I read it fast, this is one you won’t want to put down until you find out what the finale will bring – it had one of those classic thought provoking endings that stay with you. In a way it is a story about “what if” those little decisions made that change so much of the bigger picture and at the heart of it sits Zoe, prodigy, musical genius but very much still just a girl growing up.
Really very excellent. Very excellent indeed.
So one day not so long back I accidentally bought a book when doing some online shopping for , well not books (yes EVERY TIME I tell myself I’ll just have a QUICK look see whats about but I’m accident prone) – anyway that book just happened to be Alone with the Dead – the first Donal Lynch novel – and turns out I fell immediately in love with this character (you can see review for that on goodreads ) and all the rest. So when I spotted the sequel on Netgalley there was no stopping me.
Once again it was a banging read. Brilliant crime fiction with added “other” – possibly – or maybe Donal is just disturbed – he is certainly disturbingly hilarious at times- the dark often inappropriately laugh out loud moments James Nally brings to the table just makes the whole thing more addictive.
With “Dance with the Dead” we have a multi layered plot that speaks to Donal’s own background (and by the way his brother Fintan is a bloody marvel of a character seriously) and adds a possible serial killer into the mix all whilst the poor guy is trying to redeem himself within the police force. The crime elements of the plot are brilliantly imagined and ever so fascinating, there is huge depth to both character and setting that really rings true, even given the wilder elements. The fact that it is all set in the 90’s just makes it even better, James Nally builds his story around real life events going on in the background and it works extraordinarily well.
For me, this is classic crime fiction with a twist – I love the twist – and I love that Donal is so beautifully rubbish in his brilliance – his attempts at fanning the flames of a possible romance in this instalment made me smile such a lot.

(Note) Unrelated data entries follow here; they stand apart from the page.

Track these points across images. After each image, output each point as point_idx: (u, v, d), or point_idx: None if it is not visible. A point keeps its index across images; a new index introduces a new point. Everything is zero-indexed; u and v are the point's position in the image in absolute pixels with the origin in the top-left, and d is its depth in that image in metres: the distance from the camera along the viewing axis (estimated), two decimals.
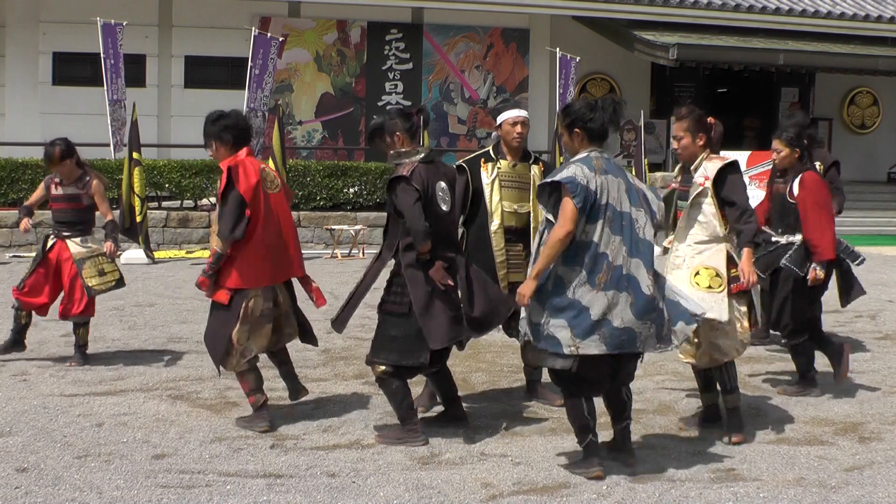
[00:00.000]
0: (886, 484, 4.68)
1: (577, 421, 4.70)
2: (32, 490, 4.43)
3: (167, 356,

Also the relationships he builds with family and the people around him make a great backdrop to the individual crime stories told, you just want to keep reading for many different reasons.
Book one was great. Book two was better. I think I may have found my new favourite crime thing.
I’m a huge fan of the Oz retelling, where the wicked witch was perhaps not quite so wicked after all – I’ve read the books I’ve seen the musical and done my fair share of singing (badly) along to Defying Gravity – so I was really looking forward to seeing what Mr Maguire did with another classical favourite, Alice in Wonderland.
Well it was not as good. For me it didn’t quite hit the highs of Wicked – but still it was an enjoyable little reimagining, following Ada as she follows Alice down that rabbit hole. What I did like was the attempt made to keep it true to the original in style and substance especially in the writing, although I think possibly this made it a little drier and over wordy than it needed to be or would have been if he had just said sod it I’m writing something completely different.
What worked? Well it had that magical quality during the “wonderland” portions of the story and I grew rather fond of Ada along the way. What was maybe not so good? The “those left behind” portions dragged a little especially with regard to Lydia, I kept wanting to return to Ada.
That said, I did get caught up in it and I read it fast – one sitting on Saturday night. I think a lot of whether you will enjoy this or not will come down to your love (or not) of literary language and your personal relationship with the original work by Lewis Carroll. Me? I enjoyed it. I didnt adore it but it was a fun read.